Source document =
——

Friday, April 24, 2020

Dramatic Reading: Triggered: Donald Trump Jr: Chapter 4


Chapter 4: Class Warfare


Lot of stories of growing up. Learning from Dad. Hating the left. 


This is chapter four and I just can’t. It’s a lot of virtue signalling to certain blocks of voters. It starts with stories of Donald Trump walking job sites with his kids checking for sand trap depths and such. Then, stories of Lil D and his various summer jobs where he forged his iron-clad work ethic. Then, all the growing up rich he did. Then, some hunting.  Also, How his Dad underpaid him when he started doing a more physically difficult job. Pull your brain basket out for the big quote.

“I thought, I used to make hundreds of dollars in tips, smelling nothing but sunscreen and salt water, and now I’m in mud and sawdust up to my knees, wiping dirt out of my eyes, and working around sweaty dudes for less money. I decided I would tell my father that weekend after dinner what I had realized about my paychecks. I assumed that he would immediately raise my pay and commend me for realizing how unfair the system was to working guys like me.”

Certainly doesn’t paint that familiar picture of hard work being its own reward. I bet it works out just like this dumb laborer thinks it will.

——

Exercise details = Write out the post about Chapter 4 of Triggered in full, word for word. The data have no connection to the post about Chapter 4 of Triggered.

Records supplied =
——

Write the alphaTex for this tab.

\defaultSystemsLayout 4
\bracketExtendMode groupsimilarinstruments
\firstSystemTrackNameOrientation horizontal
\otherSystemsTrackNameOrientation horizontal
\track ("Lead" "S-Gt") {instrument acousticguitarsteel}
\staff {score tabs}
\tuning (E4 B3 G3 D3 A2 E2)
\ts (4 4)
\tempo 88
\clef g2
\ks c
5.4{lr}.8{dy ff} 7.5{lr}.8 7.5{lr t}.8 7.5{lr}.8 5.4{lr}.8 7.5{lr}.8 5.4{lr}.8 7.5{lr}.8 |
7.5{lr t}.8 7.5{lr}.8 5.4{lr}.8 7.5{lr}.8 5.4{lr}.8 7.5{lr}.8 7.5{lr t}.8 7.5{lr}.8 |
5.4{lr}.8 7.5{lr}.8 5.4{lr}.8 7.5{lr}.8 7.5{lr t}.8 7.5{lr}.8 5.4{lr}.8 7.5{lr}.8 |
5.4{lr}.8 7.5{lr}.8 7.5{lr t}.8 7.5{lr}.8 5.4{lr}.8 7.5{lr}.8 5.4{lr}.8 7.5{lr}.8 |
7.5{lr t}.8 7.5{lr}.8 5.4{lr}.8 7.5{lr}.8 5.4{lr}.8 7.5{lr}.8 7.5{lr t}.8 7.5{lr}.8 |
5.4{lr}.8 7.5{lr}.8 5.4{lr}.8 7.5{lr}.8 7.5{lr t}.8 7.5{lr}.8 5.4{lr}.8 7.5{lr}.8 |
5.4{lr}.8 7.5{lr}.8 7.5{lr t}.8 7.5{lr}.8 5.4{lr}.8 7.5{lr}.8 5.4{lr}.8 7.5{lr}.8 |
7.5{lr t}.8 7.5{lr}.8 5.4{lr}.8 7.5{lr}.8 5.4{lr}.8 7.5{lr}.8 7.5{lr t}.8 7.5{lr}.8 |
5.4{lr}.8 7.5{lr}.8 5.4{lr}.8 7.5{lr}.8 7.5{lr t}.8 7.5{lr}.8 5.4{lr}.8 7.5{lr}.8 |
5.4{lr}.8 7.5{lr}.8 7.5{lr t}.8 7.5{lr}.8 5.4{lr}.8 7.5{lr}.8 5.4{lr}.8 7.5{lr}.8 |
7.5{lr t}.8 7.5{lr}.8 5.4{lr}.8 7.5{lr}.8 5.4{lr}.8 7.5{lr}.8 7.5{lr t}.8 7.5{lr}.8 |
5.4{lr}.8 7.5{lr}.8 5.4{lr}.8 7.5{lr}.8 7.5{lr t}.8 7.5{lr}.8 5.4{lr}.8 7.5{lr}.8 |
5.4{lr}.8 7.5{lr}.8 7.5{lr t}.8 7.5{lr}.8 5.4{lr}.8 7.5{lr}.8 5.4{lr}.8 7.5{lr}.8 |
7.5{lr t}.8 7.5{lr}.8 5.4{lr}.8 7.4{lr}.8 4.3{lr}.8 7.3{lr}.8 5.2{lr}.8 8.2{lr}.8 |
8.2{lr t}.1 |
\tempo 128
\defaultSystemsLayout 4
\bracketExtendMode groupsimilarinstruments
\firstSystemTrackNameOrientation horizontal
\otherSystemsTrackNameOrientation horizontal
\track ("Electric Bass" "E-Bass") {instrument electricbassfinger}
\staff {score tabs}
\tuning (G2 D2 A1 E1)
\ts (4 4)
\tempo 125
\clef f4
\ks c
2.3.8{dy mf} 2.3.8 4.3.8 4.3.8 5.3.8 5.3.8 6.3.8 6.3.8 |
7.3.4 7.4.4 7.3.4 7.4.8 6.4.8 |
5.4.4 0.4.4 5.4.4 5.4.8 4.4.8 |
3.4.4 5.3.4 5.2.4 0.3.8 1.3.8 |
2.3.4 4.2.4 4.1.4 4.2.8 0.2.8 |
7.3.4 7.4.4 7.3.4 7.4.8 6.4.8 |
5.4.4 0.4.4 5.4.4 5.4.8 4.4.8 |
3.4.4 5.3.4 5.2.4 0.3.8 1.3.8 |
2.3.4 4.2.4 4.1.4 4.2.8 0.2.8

——

Finished exercise =
Friday, April 24, 2020

Dramatic Reading: Triggered: Donald Trump Jr: Chapter 4


Chapter 4: Class Warfare


Lot of stories of growing up. Learning from Dad. Hating the left. 


This is chapter four and I just can’t. It’s a lot of virtue signalling to certain blocks of voters. It starts with stories of Donald Trump walking job sites with his kids checking for sand trap depths and such. Then, stories of Lil D and his various summer jobs where he forged his iron-clad work ethic. Then, all the growing up rich he did. Then, some hunting.  Also, How his Dad underpaid him when he started doing a more physically difficult job. Pull your brain basket out for the big quote.

“I thought, I used to make hundreds of dollars in tips, smelling nothing but sunscreen and salt water, and now I’m in mud and sawdust up to my knees, wiping dirt out of my eyes, and working around sweaty dudes for less money. I decided I would tell my father that weekend after dinner what I had realized about my paychecks. I assumed that he would immediately raise my pay and commend me for realizing how unfair the system was to working guys like me.”

Certainly doesn’t paint that familiar picture of hard work being its own reward. I bet it works out just like this dumb laborer thinks it will.